A subscription can set publication.name (as shown above) to define which publication to subscribe to. If there is more than one publication with that name (across the entire cluster), you may specify the name of an instance to disambiguate. If you want to refer to publications by name, don't create multiple publications with the same name on the same instance.

- type: pglogical
  …
  publication:
    name: some_publication_name
    instance: kazoo

  # OR

  provider_dsn: "host=… dbname=…"

Instead of referring to publications by name, you may explicitly specify a provider_dsn instead. In this case, the given DSN is passed to pglogical.create_subscription() directly (and publication is ignored). You can use this mechanism to subscribe to instances outside the TPA cluster.

The other attributes in the example above are optional. If defined, they will be included as named parameters in the call to pglogical.create_subscription(), otherwise they will be left out. (Some attributes shown are specific to pglogical3.)

Configuration changes

For publications, you can add or remove replication sets, change the attributes of a replication set, or change its membership (the tables and sequences it contains).

If you change replicate_* or autoadd_*, TPA will call pglogical.alter_replication_set() accordingly (but note that you cannot change autoadd_existing for existing replication sets, and the autoadd_* parameters are all pglogical3-specific).

If you change the list of tables or sequences for a replication set, TPA will reconcile these changes by calling pglogical.alter_replication_set_{add,remove}_{table,sequence}() as needed.

However, if you change synchronize_data or other attributes for a relation (table or sequence) that is already a member of a replication set, TPA will not propagate the changes (e.g., by dropping the table and re-adding it with a different configuration).

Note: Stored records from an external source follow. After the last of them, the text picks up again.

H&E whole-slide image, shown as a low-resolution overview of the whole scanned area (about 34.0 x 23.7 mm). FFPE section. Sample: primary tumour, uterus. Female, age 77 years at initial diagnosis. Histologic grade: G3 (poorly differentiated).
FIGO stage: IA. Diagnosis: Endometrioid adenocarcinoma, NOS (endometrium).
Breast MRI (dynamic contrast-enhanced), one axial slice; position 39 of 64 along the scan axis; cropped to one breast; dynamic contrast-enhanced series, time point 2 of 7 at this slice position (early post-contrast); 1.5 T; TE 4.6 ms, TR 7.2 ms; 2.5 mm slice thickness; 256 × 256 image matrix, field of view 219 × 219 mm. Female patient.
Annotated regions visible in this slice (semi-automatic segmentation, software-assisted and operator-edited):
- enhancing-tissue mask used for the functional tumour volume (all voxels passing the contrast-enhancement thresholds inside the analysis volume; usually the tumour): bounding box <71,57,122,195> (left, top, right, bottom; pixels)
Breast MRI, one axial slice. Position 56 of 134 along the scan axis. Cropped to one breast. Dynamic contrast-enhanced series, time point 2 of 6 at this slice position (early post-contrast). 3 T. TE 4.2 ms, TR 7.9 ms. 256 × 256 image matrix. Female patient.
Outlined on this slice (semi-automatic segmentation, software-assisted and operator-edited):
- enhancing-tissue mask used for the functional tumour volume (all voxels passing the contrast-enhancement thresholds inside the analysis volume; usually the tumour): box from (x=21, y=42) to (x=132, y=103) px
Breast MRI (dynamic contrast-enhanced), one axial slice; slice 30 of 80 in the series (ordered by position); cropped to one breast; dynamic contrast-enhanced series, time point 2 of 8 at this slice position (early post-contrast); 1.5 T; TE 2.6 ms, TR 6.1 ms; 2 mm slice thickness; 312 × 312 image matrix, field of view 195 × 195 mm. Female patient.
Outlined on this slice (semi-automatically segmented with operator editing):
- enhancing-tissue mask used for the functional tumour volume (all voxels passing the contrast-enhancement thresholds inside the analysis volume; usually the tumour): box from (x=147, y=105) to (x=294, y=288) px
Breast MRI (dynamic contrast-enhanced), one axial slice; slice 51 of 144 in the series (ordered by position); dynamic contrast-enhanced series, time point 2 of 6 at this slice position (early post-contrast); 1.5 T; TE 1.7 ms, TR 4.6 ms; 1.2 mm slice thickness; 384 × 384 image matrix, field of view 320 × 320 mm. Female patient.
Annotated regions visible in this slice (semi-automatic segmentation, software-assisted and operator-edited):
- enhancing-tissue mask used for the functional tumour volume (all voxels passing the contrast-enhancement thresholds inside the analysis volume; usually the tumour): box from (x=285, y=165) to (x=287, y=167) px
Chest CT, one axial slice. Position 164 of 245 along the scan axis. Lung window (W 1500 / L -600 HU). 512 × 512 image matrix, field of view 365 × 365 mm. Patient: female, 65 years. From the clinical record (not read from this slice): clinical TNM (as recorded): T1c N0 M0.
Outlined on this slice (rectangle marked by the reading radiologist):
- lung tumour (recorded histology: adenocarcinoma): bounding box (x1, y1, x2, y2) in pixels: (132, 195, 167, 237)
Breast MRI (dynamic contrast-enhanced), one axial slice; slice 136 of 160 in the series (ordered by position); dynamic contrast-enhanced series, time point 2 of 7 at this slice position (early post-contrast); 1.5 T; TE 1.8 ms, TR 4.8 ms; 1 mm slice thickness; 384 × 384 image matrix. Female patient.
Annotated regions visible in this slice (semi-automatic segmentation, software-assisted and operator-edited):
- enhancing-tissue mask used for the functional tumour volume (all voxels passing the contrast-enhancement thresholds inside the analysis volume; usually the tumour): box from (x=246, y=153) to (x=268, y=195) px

For subscriptions, you can only change the list of replication_sets and enable or disable the subscription (enabled: false).

In both cases, any replication sets that exist but are not mentioned in the configuration will be removed (with pglogical.alter_subscription_remove_replication_set() on the subscriber, or pglogical.drop_replication_set() on the publisher—but the default replication sets named default, default_insert_only, and ddl_sql will not be dropped.)

If you edit config.yml, remember to run tpaexec provision before running tpaexec deploy.

Interaction with BDR

It is possible to use BDR and pglogical together in the same database if you exercise caution.

BDR3 uses pglogical3 internally, and will create a pglogical node if one does not exist. There can be only one pglogical node per database, so if you configure a pglogical publication in bdr_database, the instance's bdr_node_name must be the same as the publication's name. Otherwise, the node will be created for the publication first, and bdr.create_node() will fail later with an error about a node name conflict. Any subscriptions in bdr_database must use the same node_name too.

Earlier versions of BDR do not use pglogical, so these considerations do not apply.

Limitations

  • There is currently no support for pglogical.replication_set_{add,remove}_ddl()

  • There is currently no support for pglogical.replication_set_add_all_{tables,sequences}()

  • There is currently no support for pglogical.alter_subscription_{interface,writer_options}() or pglogical.alter_subscription_{add,remove}_log()

  • pglogical v1 support is not presently tested.